This is the kind of work that gets done while waiting for the build machines to attempt to reproducibly build PureOS. Unfortunately, the results is that a meager 16% of the 765 added/modifed packages are reproducible by me. There is some infrastructure work to be done to improve things: we should use sbuild for example. The build infrastructure should produce signed statements for each package it builds: One statement saying that it attempted to reproducible build a particular binary package (thus generated some build logs and diffoscope-output for auditing), and one statements saying that it actually was able to reproduce a package. Verifying such claims during apt-get install or possibly dpkg -i is a logical next step.
There is some code cleanups and release work to be done now. Which distribution will be the first apt-based distribution that includes native support for Sigstore? Let’s see.
Sigstore is not the only relevant transparency log around, and I’ve been trying to learn a bit about Sigsum to be able to support it as well. The more improved confidence about system security, the merrier!
The absolute number may not be impressive, but what I hope is at least a useful contribution is that there actually is a number on how much of Trisquel is reproducible. Hopefully this will inspire others to help improve the actual metric.

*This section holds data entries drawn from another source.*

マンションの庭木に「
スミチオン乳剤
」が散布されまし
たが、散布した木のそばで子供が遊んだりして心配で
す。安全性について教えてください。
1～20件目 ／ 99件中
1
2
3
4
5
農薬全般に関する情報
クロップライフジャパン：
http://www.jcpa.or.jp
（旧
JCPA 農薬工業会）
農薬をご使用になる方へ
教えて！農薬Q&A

When I set about to understand how Trisquel worked, I identified a number of things that would improve my confidence in it. The lowest hanging fruit for me was to manually audit the package archive, and I wrote a tool called debdistdiff to automate this for me. That led me to think about apt archive transparency more in general. I have made some further work in that area (hint: apt-verify) that deserve its own blog post eventually. Most of apt archive transparency is futile if we don’t trust the intended packages that are in the archive. One way to measurable increase trust in the package are to provide reproducible builds of the packages, which should by now be an established best practice. Code review is still important, but since it will never provide positive guarantees we need other processes that can identify sub-optimal situations automatically. The way reproducible builds easily identify negative results is what I believe has driven much of its success: its results are tangible and measurable. The field of software engineering is in need of more such practices.
The design of my setup to build Trisquel reproducible are as follows.
The project debdistdiff is used to produce the list of added and modified packages, which are the input to actually being able to know what packages to reproduce. It publishes human readable summary of difference for several distributions, including Trisquel vs Ubuntu. Early on I decided that rebuilding all of the upstream Ubuntu packages is out of scope for me: my personal trust in the official Debian/Ubuntu apt archives are greater than my trust of the added/modified packages in Trisquel.
There is a (manually triggered) job generate-build-image to create a build image to speed up CI/CD runs, using a simple Dockerfile.
There is a (manually triggered) job generate-package-lists that uses debdistdiff to generate and store package lists and puts its output in lists/. The reason this is manually triggered right now is due to a race condition.
There is a (scheduled) job that does two things: from the package lists, the script generate-ci-packages.sh builds a GitLab CI/CD instruction file ci-packages.yml that describes jobs for each package to build. The second part is generate-readme.sh that re-generate the project’s README.md based on the build logs and diffoscope outputs that stored in the git repository.
Through the ci-packages.yml file, there is a large number of jobs that are dynamically defined, which currently are manually triggered to not overload the build servers. The script build-package.sh is invoked and attempts to rebuild a package, and stores build log and diffoscope output in the git project itself.
Current limitations and ideas on further work (most are filed as project issues) include:
We don’t support *.buildinfo files. As far as I am aware, Trisquel does not publish them for their builds. Improving this would be a first step forward, anyone able to help? Compare buildinfo.debian.net. For example, many packages differ only in their NT_GNU_BUILD_ID symbol inside the ELF binary, see example diffoscope output for libgpg-error. By poking around in jenkins.trisquel.org I managed to discover that Trisquel built initramfs-utils in the randomized path /build/initramfs-tools-bzRLUp and hard-coding that path allowed me to reproduce that package. I expect the same to hold for many other packages. Unfortunately, this failure turned into success with that package moved the needle from 42% reproducibility to 43% however I didn’t let that stand in the way of a good headline.
The mechanism to download the Release/Package-files from dists/ is not fool-proof: we may not capture all ever published such files. While this is less of a concern for reproducibility, it is more of a concern for apt transparency. Still, having Trisquel provide a service similar to snapshot.debian.org would help.
Having at least one other CPU architecture would be nice.
Due to lack of time and mental focus, handling incremental updates of new versions of packages is not yet working. This means we only ever build one version of a package, and never discover any newly published versions of the same package. Now that Trisquel aramo is released, the expected rate of new versions should be low, but still happens due to security or backports.
Porting this to test supposedly FSDG-compliant distributions such as PureOS and Gnuinos should be relatively easy. I’m also looking at Devuan because of Gnuinos.
The elephant in the room is how reproducible Ubuntu is in the first place.